AI has had a fairly mixed reception among e-discovery specialists. Ralph Losey, e-discovery specialist and principal at Jackson Lewis, finds that predictive coding, an algorithmic machine learning process, has now become something of an industry standard for e-discovery work in large cases of more than 100,000 documents. At this point, Losey doesn't see quite as much use in smaller cases, but that could change.

“It has not penetrated down into the medium and small size cases yet, but will one day. For that to happen, and for uniform quality controls to take place, an open-source methodology will have to be established and software prices will have to come down even further,” he said.

Others are seeing a far more limited use for AI in e-discovery. “More and more firms are using supervised machine learning tools for electronic discovery, due diligence, and contract review, but I would not say their use is ubiquitous,” Grossman noted.

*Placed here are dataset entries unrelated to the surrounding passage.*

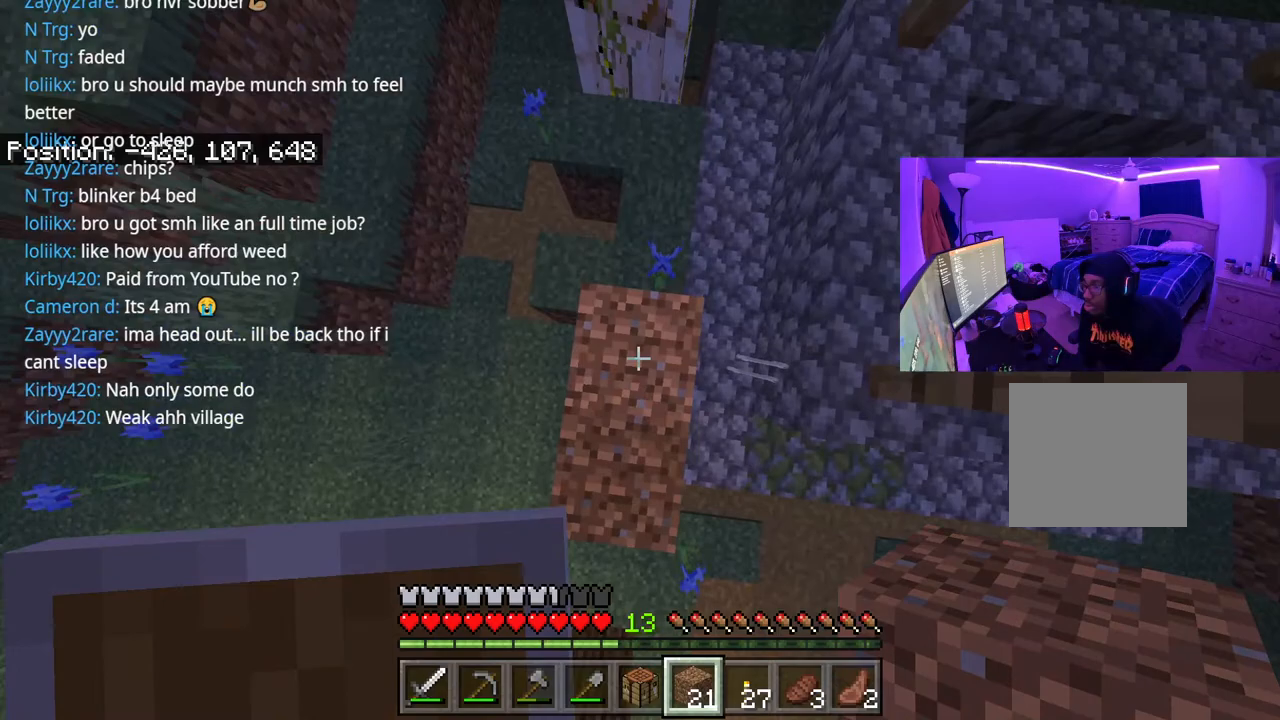
{"buttons": [], "left_stick": "center", "right_stick": "down", "events": [[83, "left_stick", "center"], [117, "A", "down"], [167, "right_stick", "center"], [250, "A", "up"], [367, "right_stick", "down"]]}
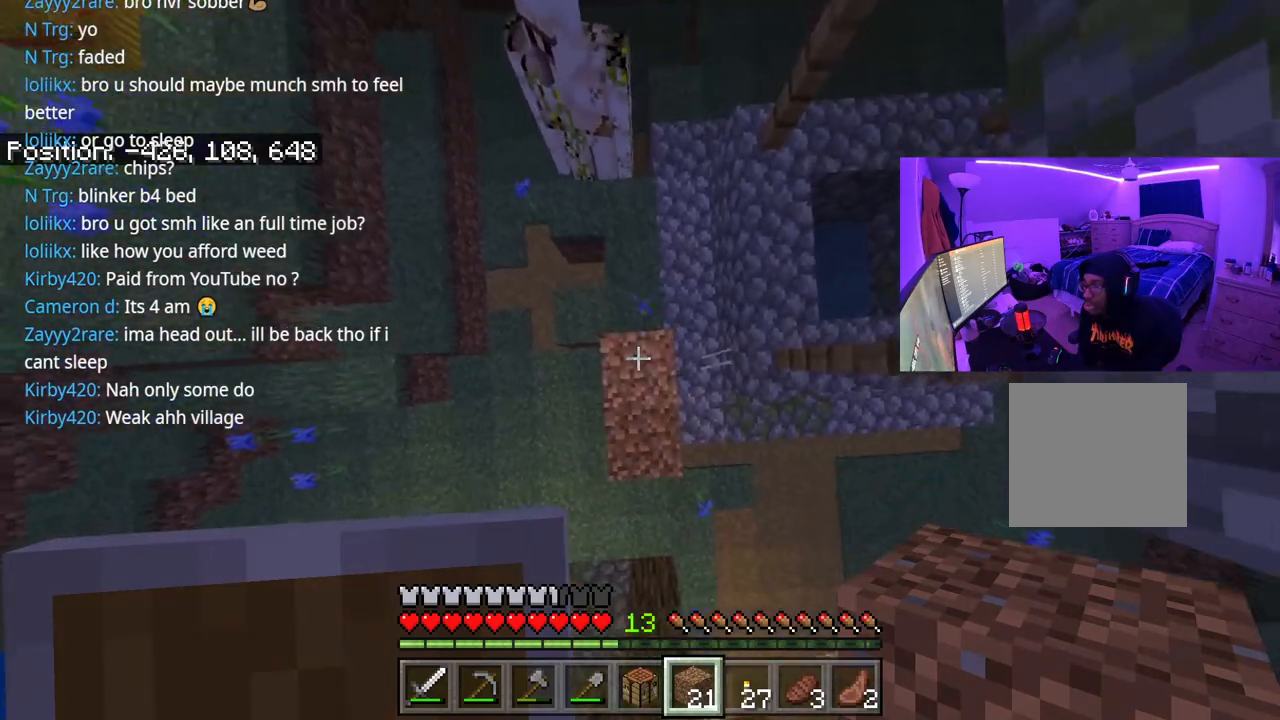
{"buttons": ["L1"], "left_stick": "center", "right_stick": "up", "events": [[17, "right_stick", "center"], [33, "L2", "down"], [150, "L2", "up"], [250, "right_stick", "up"], [450, "L1", "down"]]}
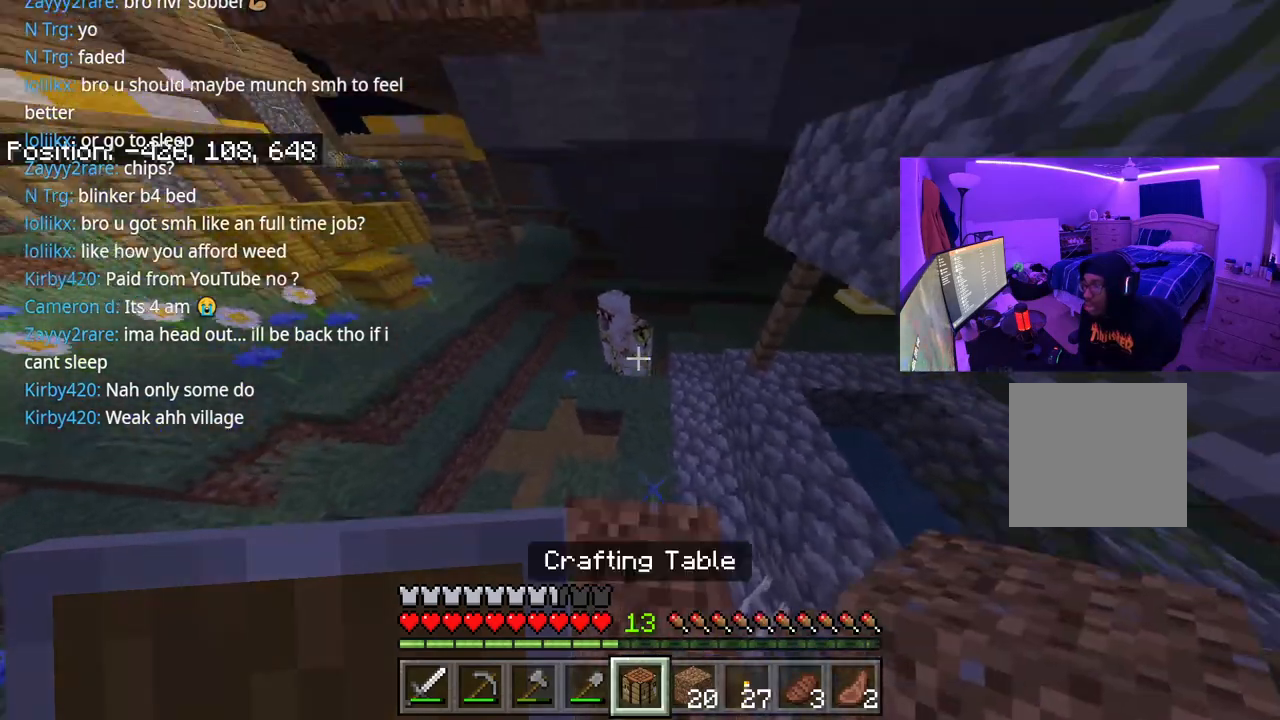
{"buttons": [], "left_stick": "center", "right_stick": "center", "events": [[33, "right_stick", "center"], [50, "L1", "up"], [183, "L1", "down"], [233, "right_stick", "down"], [283, "L1", "up"], [367, "L1", "down"], [433, "right_stick", "center"], [450, "L1", "up"]]}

While e-discovery leaders see increasing use of predictive coding and machine learning for e-discovery matters, they see through the hype that accompanies AI and machine learning in other fields. “Is AI an integral part of firm e-discovery processes? No way, save for firms calling what analytics they already had AI, because 'AI' sounds much cooler than 'what we already had,'” Ball said.

AI and other buzz-worthy technology providers tout price points that often put them beyond the scope of e-discovery leaders' budgetary constraints. What e-discovery teams can improve, however, is the processes that accompany them.

“Software improvement by vendors should be a constant process, but that is usually beyond the direct control of lawyers. What we can control is the methodology,” Losey noted.